Исходный текст:
Началась атака. Один за другим входили штурмовики в крутое пике, устремляясь к целям. Внизу рвались снаряды и бомбы, комьями взлетала вверх земля, горели вражеские машины. А когда штурмовики вышли из пикирования и с разворотом набрали высоту, настала очередь стрелков. Свинцовым огнем из пулеметов они поливали белые, пятнистые самолеты, заставляли в страхе разбегаться суетившихся на аэродроме фашистов.
Гареев шел в паре с лейтенантом Виктором Протчевым, прикрывавшим его сзади. Они давно летали вместе и прекрасно понимали друг друга. Как только Гареев «отработал», на зенитку немедленно обрушил свой удар Протчев.
Эскадрилья капитана Анисова уходила последней. В шлемофоне прозвучал знакомый голос командира полка, поздравлявшего все экипажи с отличным выполнением задания. Гареев с удовлетворением оглянулся назад, где на быстро удалявшемся аэродроме множеством огненно-дымных костров пылали вражеские самолеты.
— Двадцать три! — громко произнес стрелок Саша Кирьянов. — Неплохо поработали!
— Фрицам новогодний «подарок»... — Гареев не успел договорить.
— Товарищ командир! Протчев «валится».
У Гареева екнуло сердце. Он сделал вираж, повернул назад. Ведомый отстал и еле тянул, переваливаясь с крыла на крыло.
— Виктор! Что с тобой? — взывал Гареев, идя за подбитым самолетом, и наконец услышал знакомый голос, в котором чувствовалось отчаяние:
— Не слушаются рули, течет масло. Постараюсь сесть, да не знаю, лучше ли это... [244]
— Виктор, тяни, тяни, выбирай получше площадку садись. Выручим! Не ранен?
Вместе с двумя самолетами своего звена Гареев продолжал идти за подбитой машиной. Штурмовик Протчева уже шел над самой землей, и Гареев вздохнул с облегчением, когда увидел, что летчик благополучно посадил машину прямо на поле. Золотое солдатское правило: «Сам погибай, а товарища выручай» — было законом и для летчиков. Но как это лучше сделать? И удастся ли посадить машину на выпущенные шасси? Ведь сесть на живот сравнительно легко, а тут нужно не только сесть, но и, не медля ни минуты, сразу же взлететь. Значит, надо все взвесить и точно рассчитать.

Ваши задания:
1) Перечислите всех людей, которые упомянуты в отрывке о налете штурмовиков по фамилии.
2) Повторите без изменений часть отрывка о налете штурмовиков от слов «Эскадрилья капитана Анисова» до слов «пылали вражеские самолеты.» включительно.
3) Продолжите отрывок о налете штурмовиков, начав сразу после его последнего предложения.

Материал для изучения:
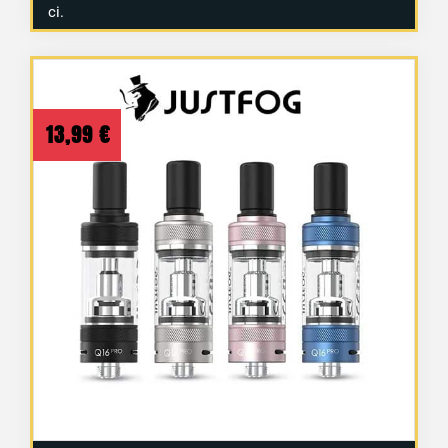
ci.
13,99
€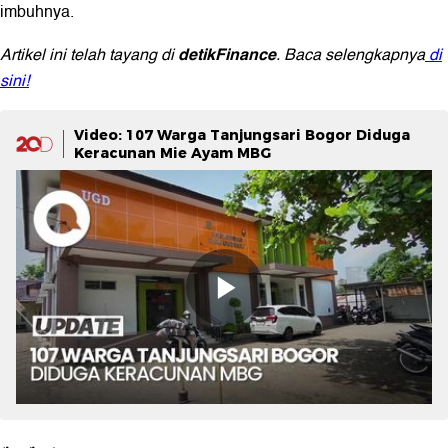
imbuhnya.
detikFinance
Artikel ini telah tayang di
. Baca selengkapnya
di
sini!
Video: 107 Warga Tanjungsari Bogor Diduga
Keracunan Mie Ayam MBG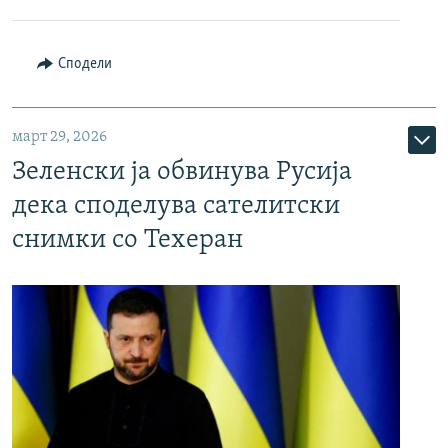
Сподели
март 29, 2026
Зеленски ја обвинува Русија
дека споделува сателитски
снимки со Техеран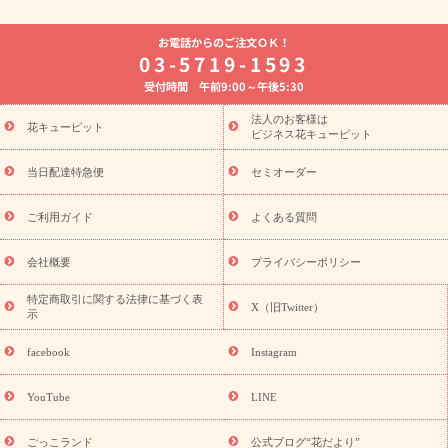
よく贈られる花
お祝いの花特集
誕生日フラワーギフト特集
お電話からのご注文ＯＫ！
8月の誕生花(トルコキキョウ)
開店・開業祝い
退職祝い
結
03-5719-1593
婚記念日
お供え・お悔やみ
お供え・お悔やみの花
四十九日
受付時間 午前9:00～午後5:30
法要以降に贈る花
通夜・葬儀に贈る花
胡蝶蘭・花鉢
プリザ
ーブドフラワー
季節のイベント
ひまわり ギフト・プレゼント
法人のお客様は
季節のイベント
花キューピット
特集
お盆 花（新盆・初盆）
お盆 花（新
ビジネス花キューピット
盆・初盆）
お盆 花（新盆・初盆）
お盆・お供え 花とセットギ
フト
お盆・お供え プリザーブドフラワー
ひまわり ギフト・プ
当日配達特急便
セミオーダー
レゼント特集
夏の花贈り・お中元・暑中見舞い 花のギフト特集
敬老の日におくる花ギフト・プレゼント特集
敬老の日におくる
ご利用ガイド
よくある質問
花ギフト・プレゼント特集
敬老の日 花のおすすめランキング
敬
老の日 花鉢植えのギフト・プレゼント特集
敬老の日 花とセットギ
会社概要
プライバシーポリシー
フト・プレゼント特集
敬老の日の花 全てのギフト一覧
キャン
誕生日の花を
特定商取引に関する法律に基づく表
ペーン
「きょう誕生日なんです」キャンペーン
X（旧Twitter）
示
探す
誕生日フラワーギフト
誕生日フラワーギフト特集
誕生
日フラワーギフト商品一覧
バラ
ユリ
トルコキキョウ
8月の
facebook
Instagram
誕生花(トルコキキョウ)
9月の誕生花(リンドウ)
誕生日セット
ギフト
キャンペーン
「きょう誕生日なんです」キャンペーン
YouTube
LINE
用途から探す
お祝いの花特集
当日配達特急便
お祝い商品
一覧
お祝い
開店・開業祝い
新築・引っ越し祝い
退職祝い
ごっこランド
公式ブログ“花だより”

Ответы к заданиям:
1) Гареев, лейтенант Виктор Протчев, капитан Анисов, стрелок Саша Кирьянов.

2)
Эскадрилья капитана Анисова уходила последней. В шлемофоне прозвучал знакомый голос командира полка, поздравлявшего все экипажи с отличным выполнением задания. Гареев с удовлетворением оглянулся назад, где на быстро удалявшемся аэродроме множеством огненно-дымных костров пылали вражеские самолеты.

3)
Гареев снизился и сделал круг над подбитым самолетом. Справа неподалеку проходила железная дорога, слева — в километре — населенный пункт, оттуда уже выезжала грузовая машина с солдатами. Надо спешить.
Доложив командиру эскадрильи обстановку и получив «добро», Гареев стал заходить на посадку, приказав двум другим экипажам прикрыть его.
Самолет с ревом пронесся над землей. Гареев уже выпустил шасси, как вдруг перед глазами вырос овраг, которого он не заметил раньше. Пришлось чуть-чуть взять ручку на себя. Но этого было достаточно, чтобы проскочить точку приземления.
«Ах, черт, промазал!» И Гареев, взмыв ввысь, пошел на второй заход.
Но что это? Широко распластав крылья, тенью мелькнул штурмовик и, коснувшись колесами земли на противоположной стороне оврага, понесся, подпрыгивая, к машине Протчева. Вырулил почти к ее борту, и Гареев увидел, как на самолет взобрались Протчев и его стрелок.
— Молодец! — вслух произнес Гареев. — Кто же это?
Он посмотрел на стабилизатор машины. Там виднелась «пятерка». Значит, лейтенант Павлов.
— Опередил нас Павлов, Сашок! — не скрывая радости, сказал Гареев. — Что ж, давай пока погоняем грузовик.
И Гареев ринулся на автомашину, с которой немцы уже посылали вслед взлетавшему самолету автоматные очереди. Гареев пронесся над их головами.
— Ну-ка, Сашок, дай по ним!
Кирьянова не надо было просить. Нажав на гашетку, он прошил машину длинной очередью.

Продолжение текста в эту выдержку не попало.